■ **MATERIAL PROVIDED**:
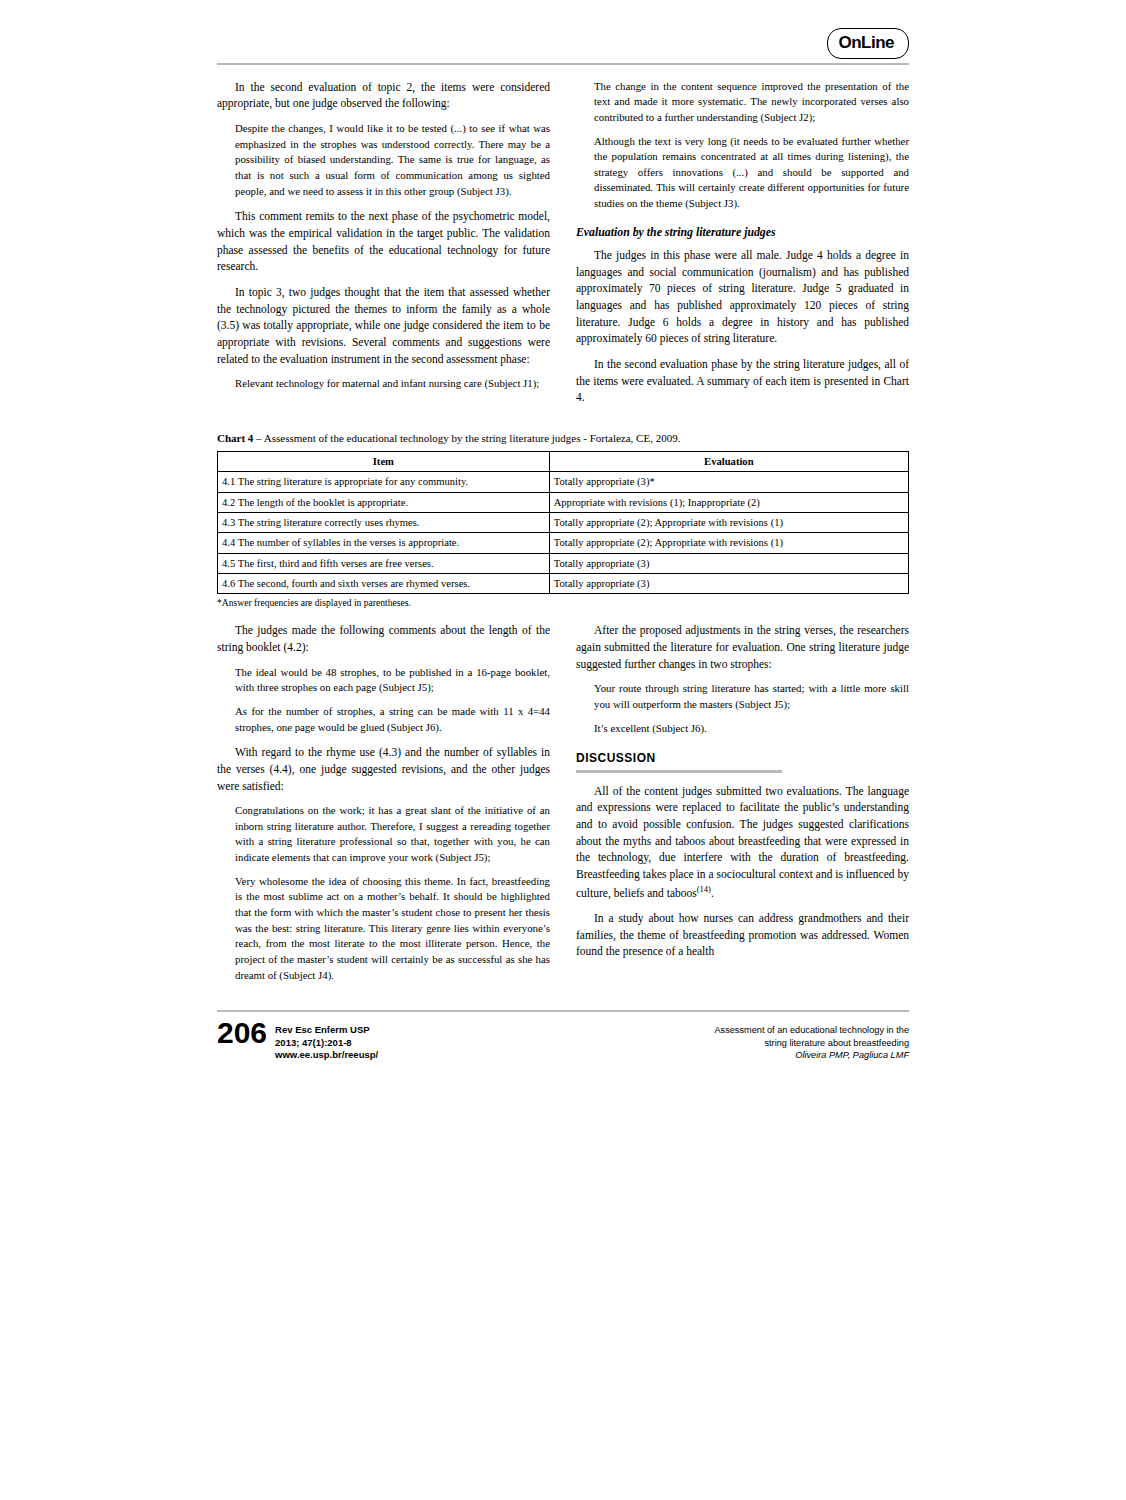On Line
In the second evaluation of topic 2, the items were considered appropriate, but one judge observed the following:
Despite the changes, I would like it to be tested (...) to see if what was emphasized in the strophes was understood correctly. There may be a possibility of biased understanding. The same is true for language, as that is not such a usual form of communication among us sighted people, and we need to assess it in this other group (Subject J3).
This comment remits to the next phase of the psychometric model, which was the empirical validation in the target public. The validation phase assessed the benefits of the educational technology for future research.
In topic 3, two judges thought that the item that assessed whether the technology pictured the themes to inform the family as a whole (3.5) was totally appropriate, while one judge considered the item to be appropriate with revisions. Several comments and suggestions were related to the evaluation instrument in the second assessment phase:
Relevant technology for maternal and infant nursing care (Subject J1);
The change in the content sequence improved the presentation of the text and made it more systematic. The newly incorporated verses also contributed to a further understanding (Subject J2);
Although the text is very long (it needs to be evaluated further whether the population remains concentrated at all times during listening), the strategy offers innovations (...) and should be supported and disseminated. This will certainly create different opportunities for future studies on the theme (Subject J3).
Evaluation by the string literature judges
The judges in this phase were all male. Judge 4 holds a degree in languages and social communication (journalism) and has published approximately 70 pieces of string literature. Judge 5 graduated in languages and has published approximately 120 pieces of string literature. Judge 6 holds a degree in history and has published approximately 60 pieces of string literature.
In the second evaluation phase by the string literature judges, all of the items were evaluated. A summary of each item is presented in Chart 4.
Chart 4 – Assessment of the educational technology by the string literature judges - Fortaleza, CE, 2009.
| Item | Evaluation |
| --- | --- |
| 4.1 The string literature is appropriate for any community. | Totally appropriate (3)* |
| 4.2 The length of the booklet is appropriate. | Appropriate with revisions (1); Inappropriate (2) |
| 4.3 The string literature correctly uses rhymes. | Totally appropriate (2); Appropriate with revisions (1) |
| 4.4 The number of syllables in the verses is appropriate. | Totally appropriate (2); Appropriate with revisions (1) |
| 4.5 The first, third and fifth verses are free verses. | Totally appropriate (3) |
| 4.6 The second, fourth and sixth verses are rhymed verses. | Totally appropriate (3) |
*Answer frequencies are displayed in parentheses.
The judges made the following comments about the length of the string booklet (4.2):
The ideal would be 48 strophes, to be published in a 16-page booklet, with three strophes on each page (Subject J5);
As for the number of strophes, a string can be made with 11 x 4=44 strophes, one page would be glued (Subject J6).
With regard to the rhyme use (4.3) and the number of syllables in the verses (4.4), one judge suggested revisions, and the other judges were satisfied:
Congratulations on the work; it has a great slant of the initiative of an inborn string literature author. Therefore, I suggest a rereading together with a string literature professional so that, together with you, he can indicate elements that can improve your work (Subject J5);
Very wholesome the idea of choosing this theme. In fact, breastfeeding is the most sublime act on a mother’s behalf. It should be highlighted that the form with which the master’s student chose to present her thesis was the best: string literature. This literary genre lies within everyone’s reach, from the most literate to the most illiterate person. Hence, the project of the master’s student will certainly be as successful as she has dreamt of (Subject J4).
After the proposed adjustments in the string verses, the researchers again submitted the literature for evaluation. One string literature judge suggested further changes in two strophes:
Your route through string literature has started; with a little more skill you will outperform the masters (Subject J5);
It’s excellent (Subject J6).
Discussion
All of the content judges submitted two evaluations. The language and expressions were replaced to facilitate the public’s understanding and to avoid possible confusion. The judges suggested clarifications about the myths and taboos about breastfeeding that were expressed in the technology, due interfere with the duration of breastfeeding. Breastfeeding takes place in a sociocultural context and is influenced by culture, beliefs and taboos(14).
In a study about how nurses can address grandmothers and their families, the theme of breastfeeding promotion was addressed. Women found the presence of a health
206
Rev Esc Enferm USP
2013; 47(1):201-8
www.ee.usp.br/reeusp/
Assessment of an educational technology in the
string literature about breastfeeding
Oliveira PMP, Pagliuca LMF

■ **EXERCISE DETAILS**: Return every line of the listing exactly, leaving its pictures behind.

■ **TASK RESPONSE**:
On Line
In the second evaluation of topic 2, the items were considered appropriate, but one judge observed the following:
Despite the changes, I would like it to be tested (...) to see if what was emphasized in the strophes was understood correctly. There may be a possibility of biased understanding. The same is true for language, as that is not such a usual form of communication among us sighted people, and we need to assess it in this other group (Subject J3).
This comment remits to the next phase of the psychometric model, which was the empirical validation in the target public. The validation phase assessed the benefits of the educational technology for future research.
In topic 3, two judges thought that the item that assessed whether the technology pictured the themes to inform the family as a whole (3.5) was totally appropriate, while one judge considered the item to be appropriate with revisions. Several comments and suggestions were related to the evaluation instrument in the second assessment phase:
Relevant technology for maternal and infant nursing care (Subject J1);
The change in the content sequence improved the presentation of the text and made it more systematic. The newly incorporated verses also contributed to a further understanding (Subject J2);
Although the text is very long (it needs to be evaluated further whether the population remains concentrated at all times during listening), the strategy offers innovations (...) and should be supported and disseminated. This will certainly create different opportunities for future studies on the theme (Subject J3).
Evaluation by the string literature judges
The judges in this phase were all male. Judge 4 holds a degree in languages and social communication (journalism) and has published approximately 70 pieces of string literature. Judge 5 graduated in languages and has published approximately 120 pieces of string literature. Judge 6 holds a degree in history and has published approximately 60 pieces of string literature.
In the second evaluation phase by the string literature judges, all of the items were evaluated. A summary of each item is presented in Chart 4.
Chart 4 – Assessment of the educational technology by the string literature judges - Fortaleza, CE, 2009.
| Item | Evaluation |
| --- | --- |
| 4.1 The string literature is appropriate for any community. | Totally appropriate (3)* |
| 4.2 The length of the booklet is appropriate. | Appropriate with revisions (1); Inappropriate (2) |
| 4.3 The string literature correctly uses rhymes. | Totally appropriate (2); Appropriate with revisions (1) |
| 4.4 The number of syllables in the verses is appropriate. | Totally appropriate (2); Appropriate with revisions (1) |
| 4.5 The first, third and fifth verses are free verses. | Totally appropriate (3) |
| 4.6 The second, fourth and sixth verses are rhymed verses. | Totally appropriate (3) |
*Answer frequencies are displayed in parentheses.
The judges made the following comments about the length of the string booklet (4.2):
The ideal would be 48 strophes, to be published in a 16-page booklet, with three strophes on each page (Subject J5);
As for the number of strophes, a string can be made with 11 x 4=44 strophes, one page would be glued (Subject J6).
With regard to the rhyme use (4.3) and the number of syllables in the verses (4.4), one judge suggested revisions, and the other judges were satisfied:
Congratulations on the work; it has a great slant of the initiative of an inborn string literature author. Therefore, I suggest a rereading together with a string literature professional so that, together with you, he can indicate elements that can improve your work (Subject J5);
Very wholesome the idea of choosing this theme. In fact, breastfeeding is the most sublime act on a mother’s behalf. It should be highlighted that the form with which the master’s student chose to present her thesis was the best: string literature. This literary genre lies within everyone’s reach, from the most literate to the most illiterate person. Hence, the project of the master’s student will certainly be as successful as she has dreamt of (Subject J4).
After the proposed adjustments in the string verses, the researchers again submitted the literature for evaluation. One string literature judge suggested further changes in two strophes:
Your route through string literature has started; with a little more skill you will outperform the masters (Subject J5);
It’s excellent (Subject J6).
Discussion
All of the content judges submitted two evaluations. The language and expressions were replaced to facilitate the public’s understanding and to avoid possible confusion. The judges suggested clarifications about the myths and taboos about breastfeeding that were expressed in the technology, due interfere with the duration of breastfeeding. Breastfeeding takes place in a sociocultural context and is influenced by culture, beliefs and taboos(14).
In a study about how nurses can address grandmothers and their families, the theme of breastfeeding promotion was addressed. Women found the presence of a health
206
Rev Esc Enferm USP
2013; 47(1):201-8
www.ee.usp.br/reeusp/
Assessment of an educational technology in the
string literature about breastfeeding
Oliveira PMP, Pagliuca LMF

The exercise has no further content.